Summer in Switzerland really rocks. Every year around this time you will read the same on all newspapers weather forecasts: sunny days, rapid build up of cumulus, light and sound show by the end of the day. Of course, non photographers are not happy with that. Swimming pool and/or barbecue days can be counted with the fingers of your hand, but those bitten by the photography bug are busier than ever. This two last couple of weeks I had been scouting the countryside region looking for potential photo opportunities to depict the typical harvest time that takes place in summer. Rolling hills, layers of different colours, wheat rolls scattered around the landscape, an isolated tree in the distance, lots of yellows, reds and oranges...What else can a landscape photographer ask for? Stormy skies. Dark blue skies that complement very well with the warm tones of the land, blooming clouds that depict the summer heat, sun rays briefly peeking through the clouds giving you those instants of pure golden light. So, when a few days ago a big storm was announced, i headed for one of the points i had previously selected, with a panoramic composition in mind, hoping the wheat rolls would still be there waiting for me.

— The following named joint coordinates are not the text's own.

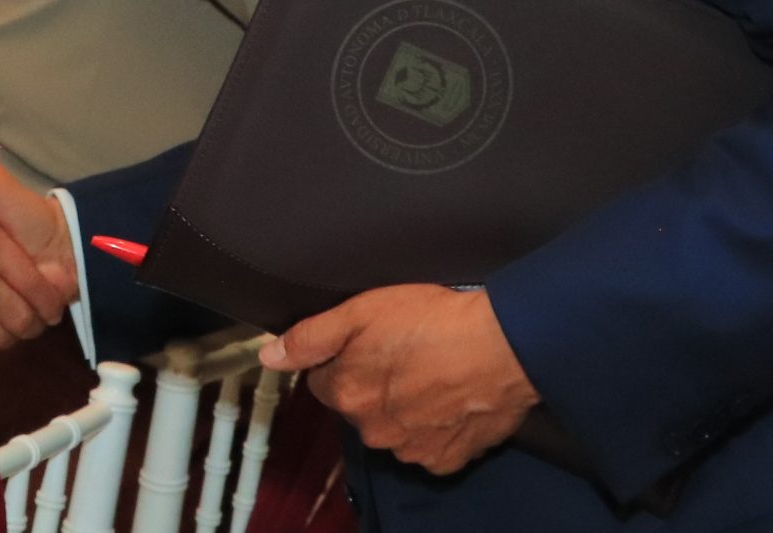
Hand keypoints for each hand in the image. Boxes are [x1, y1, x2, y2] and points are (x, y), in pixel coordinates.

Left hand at [261, 285, 536, 476]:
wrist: (504, 347)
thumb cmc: (433, 321)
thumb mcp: (361, 311)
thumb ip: (310, 336)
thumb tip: (269, 355)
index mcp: (346, 394)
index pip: (322, 381)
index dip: (342, 359)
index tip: (368, 343)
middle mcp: (372, 431)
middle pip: (359, 406)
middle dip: (373, 384)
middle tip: (405, 353)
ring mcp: (411, 450)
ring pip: (394, 427)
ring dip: (405, 407)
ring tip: (432, 373)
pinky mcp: (447, 460)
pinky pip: (430, 445)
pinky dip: (437, 427)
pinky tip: (452, 398)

I arrived and there they were. The only thing missing was the golden light. The skies had been loading with big cumulus during the day, now the sky was a heavy and apocalyptic mass of raging water in suspension, looming over the land. I spent almost three hours there, under the umbrella, waiting for that light that makes all waiting worth. During that time, i could see strong curtains of rain falling across the landscape, the whole sky changing all the time. Would i get something? I had no idea. You never have. But the skies played ball, and at the end of the evening, the sun found a window at the west giving a few minutes during which i could take some panoramas, focusing on the wheat rolls, the different layers of the land, and a big space for the sky. Some minutes later, all was gone. Wet but happy, i left the area and arrived home with some film to develop and files to download.
The following day I read the newspapers. That "photogenic" storm had caused damages of several million swiss francs all over the area. Hail of the size of golf balls had been falling at less than 2 km from where I set my tripod, denting cars, breaking windows, flatting trees and ruining crops. I dont want to imagine what that would have done on a 617 camera or Nikon D3x, a photographer head and his poor car. For what "bad weather is good weather",... till it hits you :)
Thanks for reading and good light to you all.